Mahâbhârata (IV) - 0. Adolescences
La jeunesse... C’est toujours turbulent, la jeunesse. Ça se vit dans le sentiment que le monde est offert, vaste terrain de jeu et de pouvoir où peuvent s’actualiser tout ce que contient de possibles l’humanité vibrante que l’on sent vibrer en soi, intolérablement parfois.
Ils furent, dès leur jeunesse, ostensiblement plein des promesses de leur avenir. Et les liens qui se tissèrent alors entre les cousins ennemis avaient recueillis quelque chose des déplorables augures qui présidaient aux événement d’une ère en décrépitude ; mieux : ils les accomplissaient déjà. À l’admiration des rivalités joyeuses s’étaient substituée la jalousie, l’envie, et la haine. De sous la terre venait sourdre, putride et invisible aux yeux des hommes qui vivaient encore dans l’innocence de l’âge ancien, des désirs de domination, l’insatiable inquiétude de l’ogre Pouvoir qui n’aurait assez que des Trois Mondes, et encore. Mais, en ces temps de jeunesse, où se fourbissaient les armes pour un futur de violences, les outils dont devaient se servir ces appétits étaient trop jeunes et trop faibles encore pour que leur avidité pût même trouver un début de contentement. Il fallait attendre, et apprendre.

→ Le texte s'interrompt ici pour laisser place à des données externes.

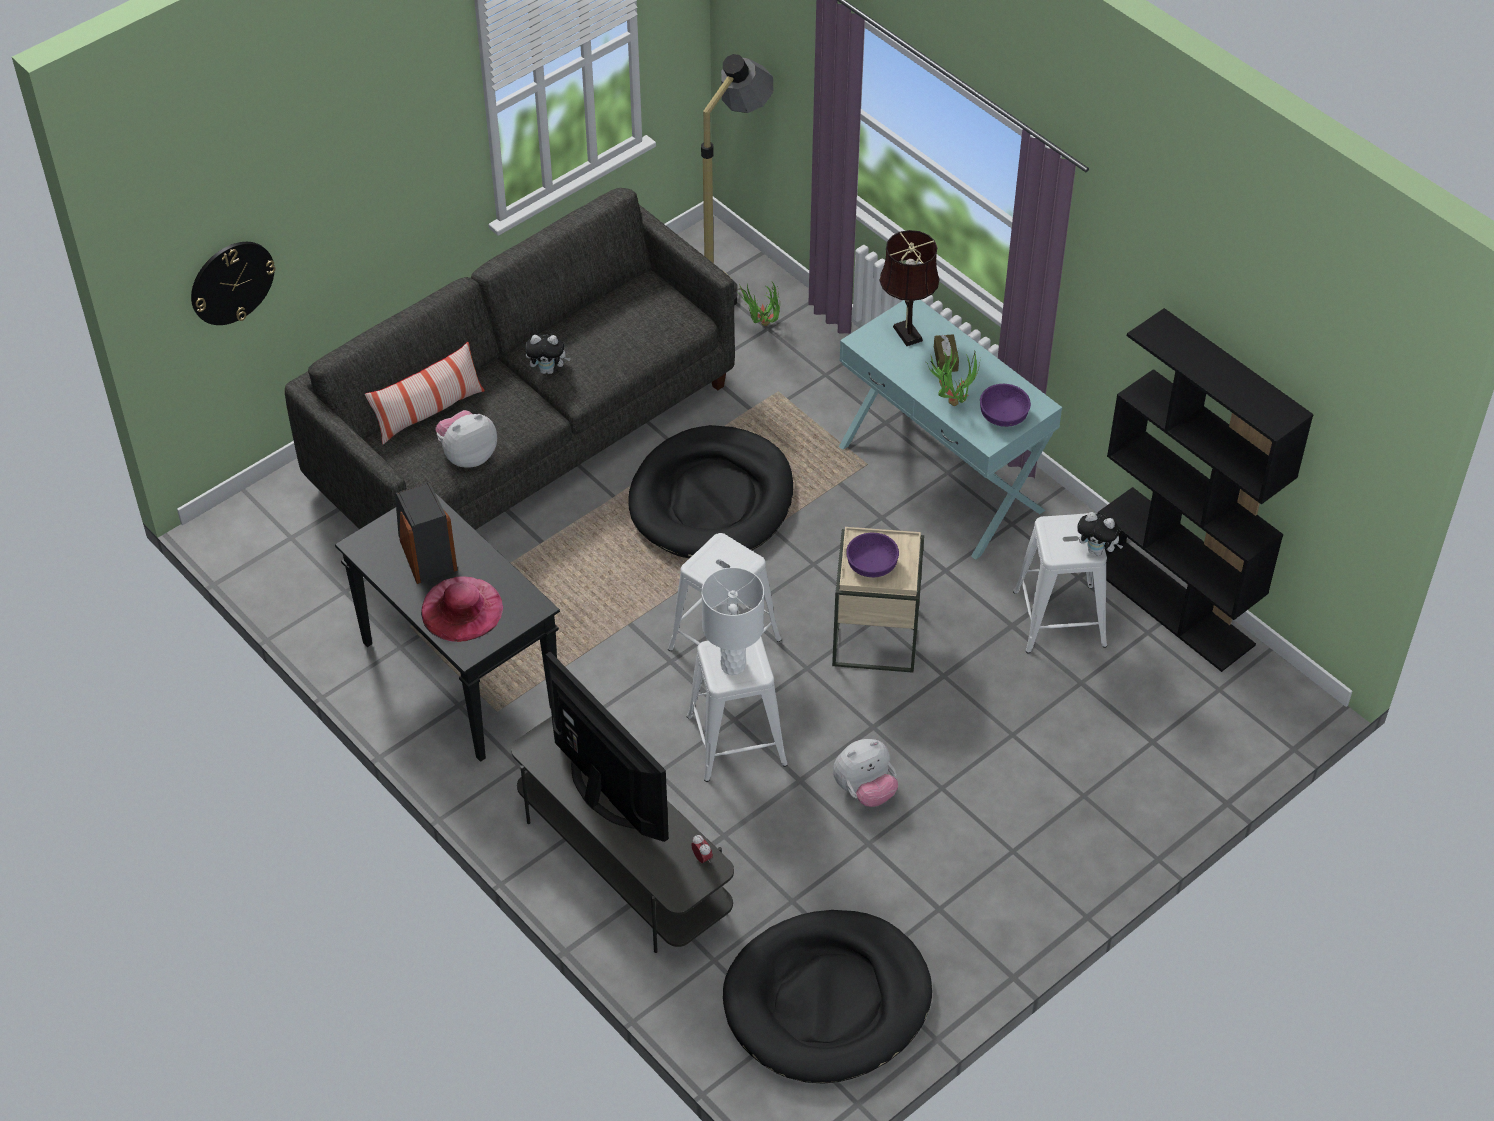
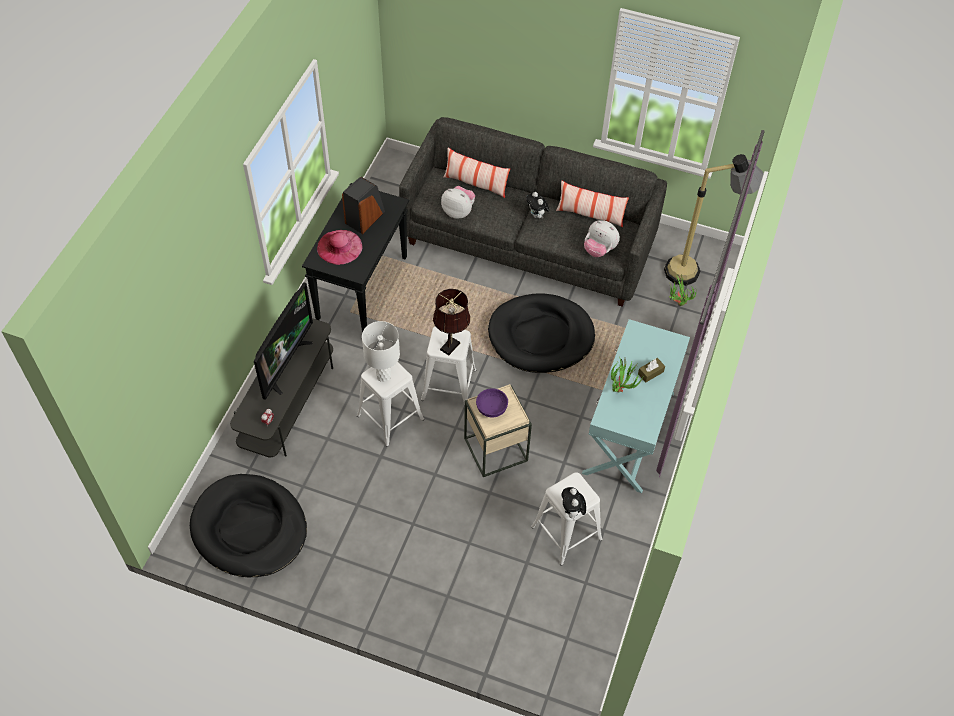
camera: 60 degrees right, 5 degrees up
wall clock [191,242,276,325] -> none
plush toy [833,739,898,807] -> plush toy moved to [584,220,620,257]
brown table lamp [880,230,939,346] -> brown table lamp moved to [433,289,471,355]
purple bowl [980,384,1031,427] -> none
black bookcase [1098,308,1314,672] -> none
none -> pillow [556,181,629,227]

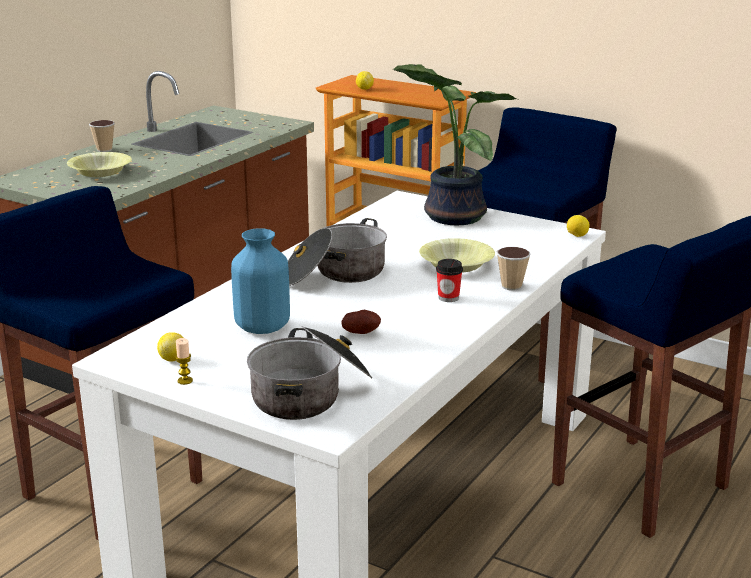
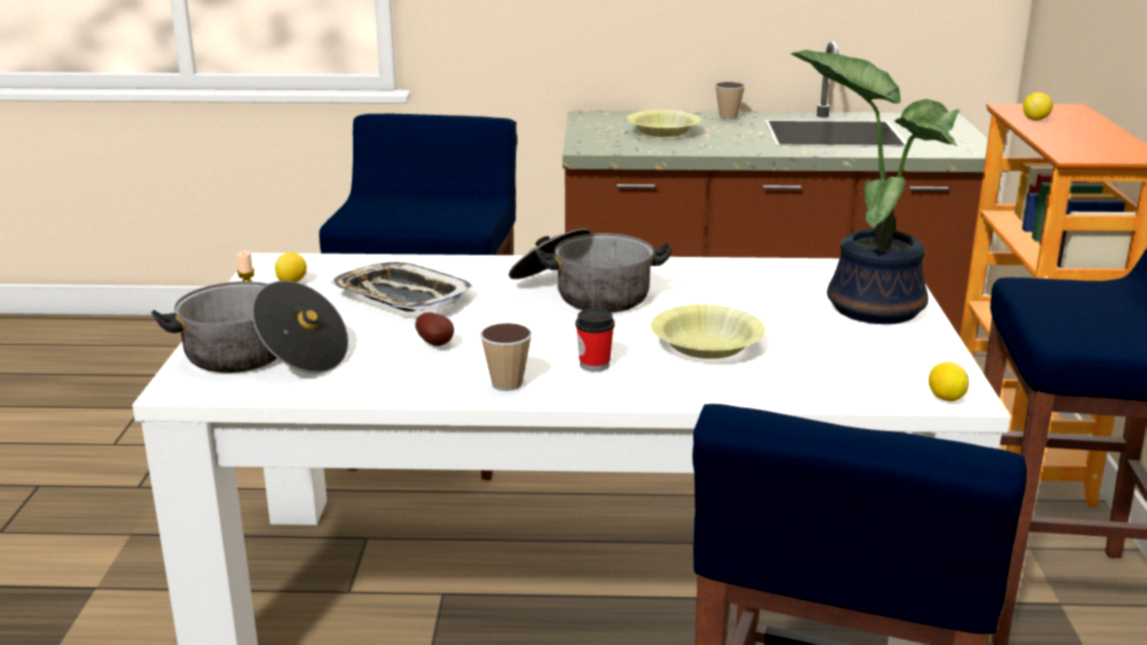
camera: 60 degrees right, 0 degrees up
blue vase [231,228,290,334] -> tray [330,262,473,312]
cup [497,247,531,291] -> cup moved to [480,323,532,391]

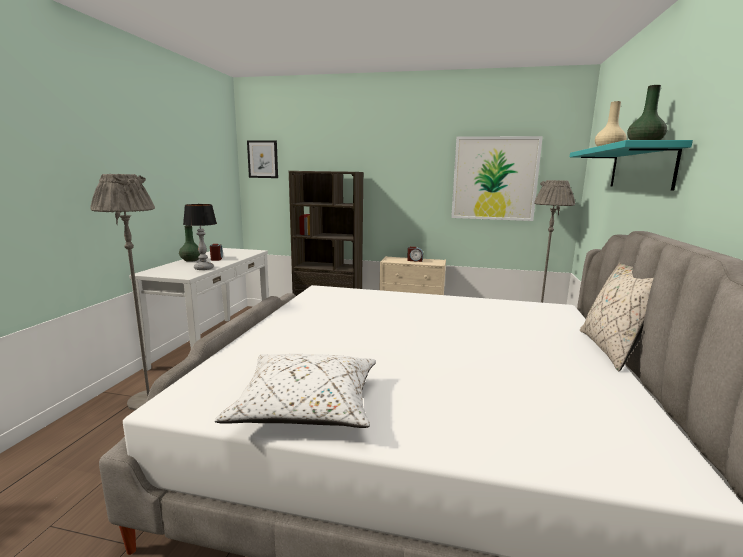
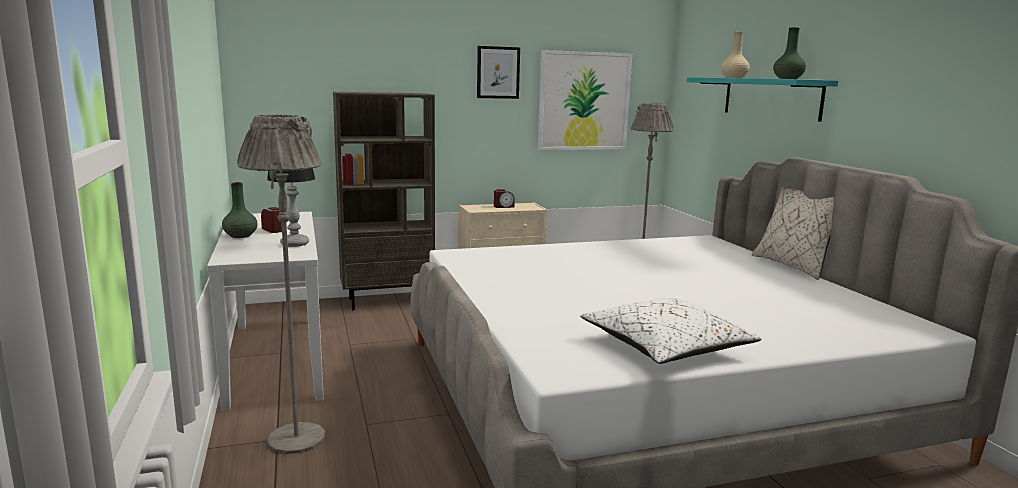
camera: 30 degrees left, 0 degrees up
picture [247,140,278,178] -> picture moved to [477,46,520,99]

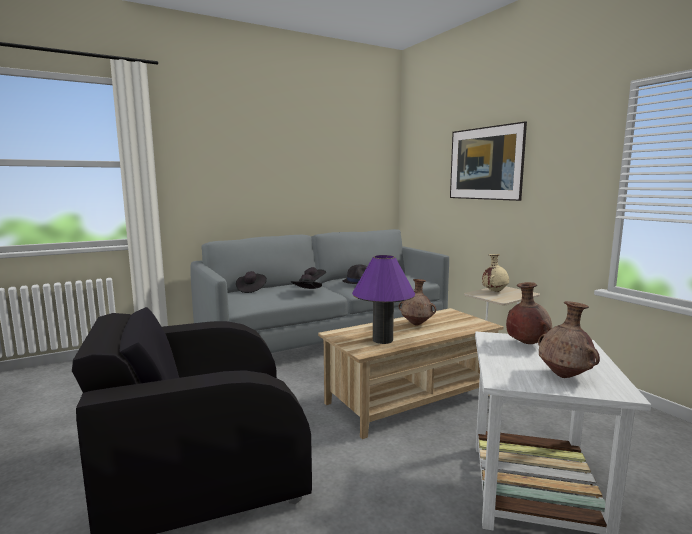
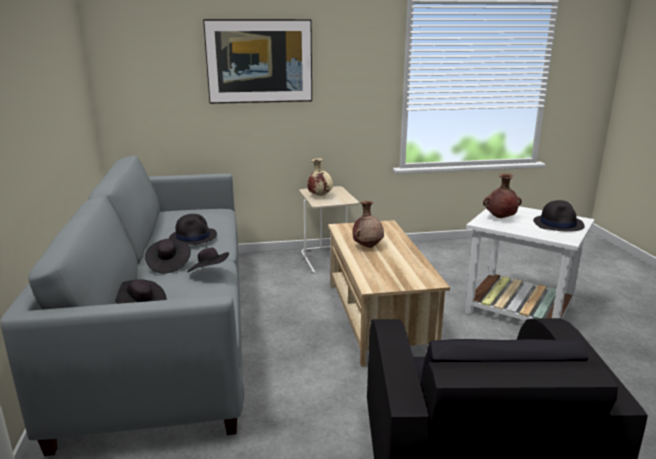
camera: 70 degrees left, 10 degrees up
purple table lamp [352,255,415,344] -> none
brown vase [538,301,600,378] -> black hat [533,200,585,232]

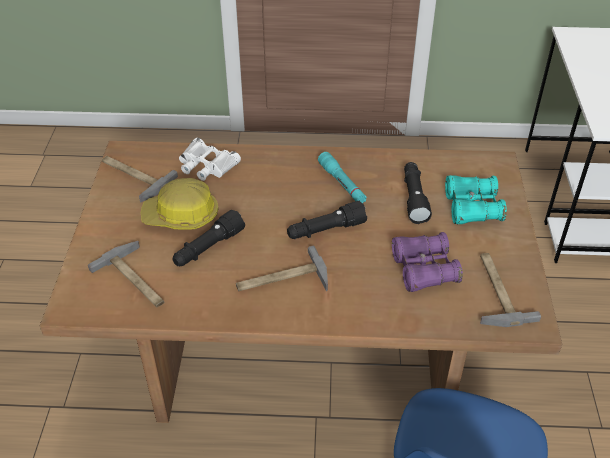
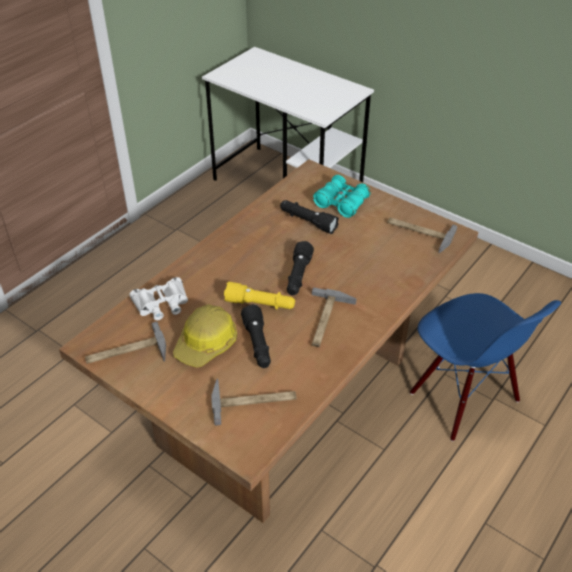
camera: 55 degrees left, 0 degrees up
turquoise flashlight [318,152,367,203] -> none
purple binoculars [392,232,463,292] -> none
none -> yellow flashlight [224,282,295,309]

Temps d’enseignement, donc. Le temps des Maîtres, de la déférence qu’on leur doit et du prix qu’on paye en rétribution d’un enseignement hérité d’une lignée ininterrompue de maîtres et de disciples. Ceux-là furent Princes. Il leur fallait apprendre tout de l’art de gouverner (artha), depuis les subtilités de la diplomatie jusqu’à, suprême, l’art de la guerre. Le temps des amours (kama) viendrait plus tard, sans doute. Quant à la justesse dans les actions humaines et cosmiques (dharma) et plus encore le but ultime de l’homme (moksha), cette libération que l’on trouve évoquée, cryptique, dans les textes conclusifs des veda, bien peu d’entre eux sauraient qu’il y avait même là quelque chose à chercher.